WHAT YOU WILL DO —
Extract every line from the start of the records down through the line containing "Heaven (16:19) and", including that line, and reproduce them unchanged.

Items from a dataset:

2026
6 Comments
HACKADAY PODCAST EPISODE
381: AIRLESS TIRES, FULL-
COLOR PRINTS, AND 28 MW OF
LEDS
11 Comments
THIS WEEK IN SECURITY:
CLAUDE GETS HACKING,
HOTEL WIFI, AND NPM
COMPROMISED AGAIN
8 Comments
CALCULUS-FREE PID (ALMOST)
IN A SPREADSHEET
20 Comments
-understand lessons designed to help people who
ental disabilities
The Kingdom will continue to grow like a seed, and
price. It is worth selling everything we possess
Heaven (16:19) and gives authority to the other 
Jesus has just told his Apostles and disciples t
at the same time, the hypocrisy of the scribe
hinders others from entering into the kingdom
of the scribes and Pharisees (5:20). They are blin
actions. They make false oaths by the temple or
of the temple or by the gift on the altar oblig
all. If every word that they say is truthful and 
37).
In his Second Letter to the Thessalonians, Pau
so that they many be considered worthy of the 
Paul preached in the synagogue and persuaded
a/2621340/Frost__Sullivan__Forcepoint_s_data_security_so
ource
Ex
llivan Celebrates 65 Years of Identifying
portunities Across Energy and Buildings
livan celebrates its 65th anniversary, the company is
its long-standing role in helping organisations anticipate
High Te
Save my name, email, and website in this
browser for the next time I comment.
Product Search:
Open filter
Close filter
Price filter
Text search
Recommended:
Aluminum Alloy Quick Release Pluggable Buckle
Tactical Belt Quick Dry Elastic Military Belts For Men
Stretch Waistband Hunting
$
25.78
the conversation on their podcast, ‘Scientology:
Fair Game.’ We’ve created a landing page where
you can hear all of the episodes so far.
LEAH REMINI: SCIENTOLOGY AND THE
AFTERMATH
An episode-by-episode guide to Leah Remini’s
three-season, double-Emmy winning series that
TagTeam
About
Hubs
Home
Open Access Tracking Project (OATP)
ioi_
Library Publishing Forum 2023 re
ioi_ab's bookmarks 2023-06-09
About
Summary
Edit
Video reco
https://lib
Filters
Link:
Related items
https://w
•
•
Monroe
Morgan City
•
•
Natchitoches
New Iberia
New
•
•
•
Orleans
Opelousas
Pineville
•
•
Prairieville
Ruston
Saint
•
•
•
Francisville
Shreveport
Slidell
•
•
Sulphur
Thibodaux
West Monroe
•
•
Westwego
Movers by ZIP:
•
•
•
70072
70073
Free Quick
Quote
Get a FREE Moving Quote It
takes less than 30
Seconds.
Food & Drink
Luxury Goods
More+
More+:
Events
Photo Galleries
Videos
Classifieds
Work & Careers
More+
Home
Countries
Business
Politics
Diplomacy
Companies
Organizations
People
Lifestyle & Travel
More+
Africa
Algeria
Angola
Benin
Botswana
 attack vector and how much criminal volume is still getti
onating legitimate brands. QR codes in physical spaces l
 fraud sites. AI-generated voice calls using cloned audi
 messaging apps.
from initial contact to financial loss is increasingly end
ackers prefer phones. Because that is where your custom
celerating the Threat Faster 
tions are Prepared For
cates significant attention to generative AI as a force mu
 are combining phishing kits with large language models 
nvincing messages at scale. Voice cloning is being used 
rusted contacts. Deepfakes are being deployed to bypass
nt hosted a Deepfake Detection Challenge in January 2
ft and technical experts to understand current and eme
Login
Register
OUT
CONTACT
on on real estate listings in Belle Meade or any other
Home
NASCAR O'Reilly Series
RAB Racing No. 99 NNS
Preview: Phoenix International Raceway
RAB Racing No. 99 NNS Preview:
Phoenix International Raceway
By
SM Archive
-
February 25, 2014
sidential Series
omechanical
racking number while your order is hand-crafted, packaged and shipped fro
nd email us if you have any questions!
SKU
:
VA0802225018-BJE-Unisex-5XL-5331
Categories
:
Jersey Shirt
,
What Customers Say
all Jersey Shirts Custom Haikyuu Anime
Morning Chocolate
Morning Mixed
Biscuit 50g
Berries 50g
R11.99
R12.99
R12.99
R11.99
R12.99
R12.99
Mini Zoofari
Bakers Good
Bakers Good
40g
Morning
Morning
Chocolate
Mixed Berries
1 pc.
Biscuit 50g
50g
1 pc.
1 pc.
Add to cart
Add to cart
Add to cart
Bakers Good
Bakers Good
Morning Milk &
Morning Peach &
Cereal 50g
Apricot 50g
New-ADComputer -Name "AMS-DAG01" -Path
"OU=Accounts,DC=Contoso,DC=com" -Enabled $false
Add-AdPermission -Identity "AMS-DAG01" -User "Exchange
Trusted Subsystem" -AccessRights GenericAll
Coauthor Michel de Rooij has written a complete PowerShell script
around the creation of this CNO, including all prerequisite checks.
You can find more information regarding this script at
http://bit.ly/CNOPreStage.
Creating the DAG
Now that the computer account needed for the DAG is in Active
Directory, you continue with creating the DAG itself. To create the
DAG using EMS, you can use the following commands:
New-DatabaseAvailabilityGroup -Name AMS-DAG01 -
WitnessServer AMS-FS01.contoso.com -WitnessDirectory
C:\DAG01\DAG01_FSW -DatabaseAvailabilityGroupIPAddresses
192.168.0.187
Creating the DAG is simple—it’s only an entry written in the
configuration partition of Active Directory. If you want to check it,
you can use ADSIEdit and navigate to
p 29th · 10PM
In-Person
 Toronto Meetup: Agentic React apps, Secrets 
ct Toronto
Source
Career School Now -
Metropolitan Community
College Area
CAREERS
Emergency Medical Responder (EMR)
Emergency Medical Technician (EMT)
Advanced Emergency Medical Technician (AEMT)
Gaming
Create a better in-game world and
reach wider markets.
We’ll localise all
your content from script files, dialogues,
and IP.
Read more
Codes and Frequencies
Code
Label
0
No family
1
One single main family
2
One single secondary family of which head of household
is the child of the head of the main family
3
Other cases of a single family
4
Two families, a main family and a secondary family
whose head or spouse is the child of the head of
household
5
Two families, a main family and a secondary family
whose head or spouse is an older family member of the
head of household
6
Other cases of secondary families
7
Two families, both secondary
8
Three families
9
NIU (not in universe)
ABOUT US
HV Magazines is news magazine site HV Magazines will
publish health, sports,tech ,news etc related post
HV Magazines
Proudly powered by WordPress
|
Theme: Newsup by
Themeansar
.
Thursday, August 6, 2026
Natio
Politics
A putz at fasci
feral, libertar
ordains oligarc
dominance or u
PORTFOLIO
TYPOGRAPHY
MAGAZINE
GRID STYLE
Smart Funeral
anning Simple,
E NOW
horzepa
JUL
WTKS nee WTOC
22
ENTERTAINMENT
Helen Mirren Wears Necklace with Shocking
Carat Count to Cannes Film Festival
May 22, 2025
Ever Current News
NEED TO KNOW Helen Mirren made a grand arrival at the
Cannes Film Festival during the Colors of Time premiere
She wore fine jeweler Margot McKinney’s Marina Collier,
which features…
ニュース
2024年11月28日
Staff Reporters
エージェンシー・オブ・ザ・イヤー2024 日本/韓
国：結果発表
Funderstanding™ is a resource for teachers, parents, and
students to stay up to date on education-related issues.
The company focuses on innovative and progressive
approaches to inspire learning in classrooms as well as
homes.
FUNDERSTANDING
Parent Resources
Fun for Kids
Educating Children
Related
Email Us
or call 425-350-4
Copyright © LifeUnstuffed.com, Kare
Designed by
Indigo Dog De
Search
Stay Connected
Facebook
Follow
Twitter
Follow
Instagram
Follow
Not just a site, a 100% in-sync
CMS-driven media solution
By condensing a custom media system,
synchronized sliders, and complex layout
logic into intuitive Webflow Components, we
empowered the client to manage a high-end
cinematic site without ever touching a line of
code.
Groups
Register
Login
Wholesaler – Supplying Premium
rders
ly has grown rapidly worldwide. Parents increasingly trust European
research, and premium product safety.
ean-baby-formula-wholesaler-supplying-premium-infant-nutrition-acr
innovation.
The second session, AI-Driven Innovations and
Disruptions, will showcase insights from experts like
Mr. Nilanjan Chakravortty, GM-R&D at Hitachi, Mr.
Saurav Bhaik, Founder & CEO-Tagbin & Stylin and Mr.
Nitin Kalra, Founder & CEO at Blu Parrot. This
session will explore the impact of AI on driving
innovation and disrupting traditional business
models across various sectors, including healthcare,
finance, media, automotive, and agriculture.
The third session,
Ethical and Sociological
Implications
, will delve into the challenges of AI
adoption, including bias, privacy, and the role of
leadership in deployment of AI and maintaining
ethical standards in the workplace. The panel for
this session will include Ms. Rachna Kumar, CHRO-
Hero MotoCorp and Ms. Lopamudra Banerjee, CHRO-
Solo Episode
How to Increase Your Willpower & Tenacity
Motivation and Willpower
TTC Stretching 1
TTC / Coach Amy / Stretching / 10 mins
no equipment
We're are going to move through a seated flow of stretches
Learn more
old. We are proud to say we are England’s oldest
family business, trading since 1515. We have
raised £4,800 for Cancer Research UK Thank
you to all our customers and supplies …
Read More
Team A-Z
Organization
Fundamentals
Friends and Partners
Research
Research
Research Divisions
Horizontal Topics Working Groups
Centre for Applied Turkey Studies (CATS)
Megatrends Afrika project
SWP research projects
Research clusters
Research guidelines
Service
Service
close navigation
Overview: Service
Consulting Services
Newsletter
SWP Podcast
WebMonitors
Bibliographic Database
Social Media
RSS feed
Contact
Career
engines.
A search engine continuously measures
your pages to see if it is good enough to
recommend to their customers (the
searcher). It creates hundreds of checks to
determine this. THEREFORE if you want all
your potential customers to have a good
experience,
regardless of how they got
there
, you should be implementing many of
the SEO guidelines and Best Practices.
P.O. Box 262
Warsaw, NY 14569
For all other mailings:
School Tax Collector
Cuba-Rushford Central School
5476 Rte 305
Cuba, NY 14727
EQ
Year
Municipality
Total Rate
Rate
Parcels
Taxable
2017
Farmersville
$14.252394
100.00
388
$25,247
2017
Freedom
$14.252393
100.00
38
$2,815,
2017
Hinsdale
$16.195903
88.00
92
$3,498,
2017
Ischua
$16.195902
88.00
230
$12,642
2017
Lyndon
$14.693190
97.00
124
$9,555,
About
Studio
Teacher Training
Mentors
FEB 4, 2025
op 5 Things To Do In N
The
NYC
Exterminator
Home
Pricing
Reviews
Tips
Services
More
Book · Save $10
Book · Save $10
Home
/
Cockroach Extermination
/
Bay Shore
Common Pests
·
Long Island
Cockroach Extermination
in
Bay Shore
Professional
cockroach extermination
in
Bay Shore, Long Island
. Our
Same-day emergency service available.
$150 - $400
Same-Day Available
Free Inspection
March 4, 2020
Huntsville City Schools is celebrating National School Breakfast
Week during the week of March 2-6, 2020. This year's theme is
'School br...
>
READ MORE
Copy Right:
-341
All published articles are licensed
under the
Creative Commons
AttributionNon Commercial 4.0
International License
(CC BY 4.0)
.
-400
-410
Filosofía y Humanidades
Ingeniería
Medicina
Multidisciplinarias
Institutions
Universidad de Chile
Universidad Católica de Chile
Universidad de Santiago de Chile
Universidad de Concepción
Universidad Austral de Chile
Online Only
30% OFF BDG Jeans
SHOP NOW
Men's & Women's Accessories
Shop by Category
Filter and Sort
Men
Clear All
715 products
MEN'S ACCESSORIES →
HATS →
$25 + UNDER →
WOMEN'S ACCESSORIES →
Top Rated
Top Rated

SOLUTION TO THIS PROBLEM —
2026
6 Comments
HACKADAY PODCAST EPISODE
381: AIRLESS TIRES, FULL-
COLOR PRINTS, AND 28 MW OF
LEDS
11 Comments
THIS WEEK IN SECURITY:
CLAUDE GETS HACKING,
HOTEL WIFI, AND NPM
COMPROMISED AGAIN
8 Comments
CALCULUS-FREE PID (ALMOST)
IN A SPREADSHEET
20 Comments
-understand lessons designed to help people who
ental disabilities
The Kingdom will continue to grow like a seed, and
price. It is worth selling everything we possess
Heaven (16:19) and gives authority to the other 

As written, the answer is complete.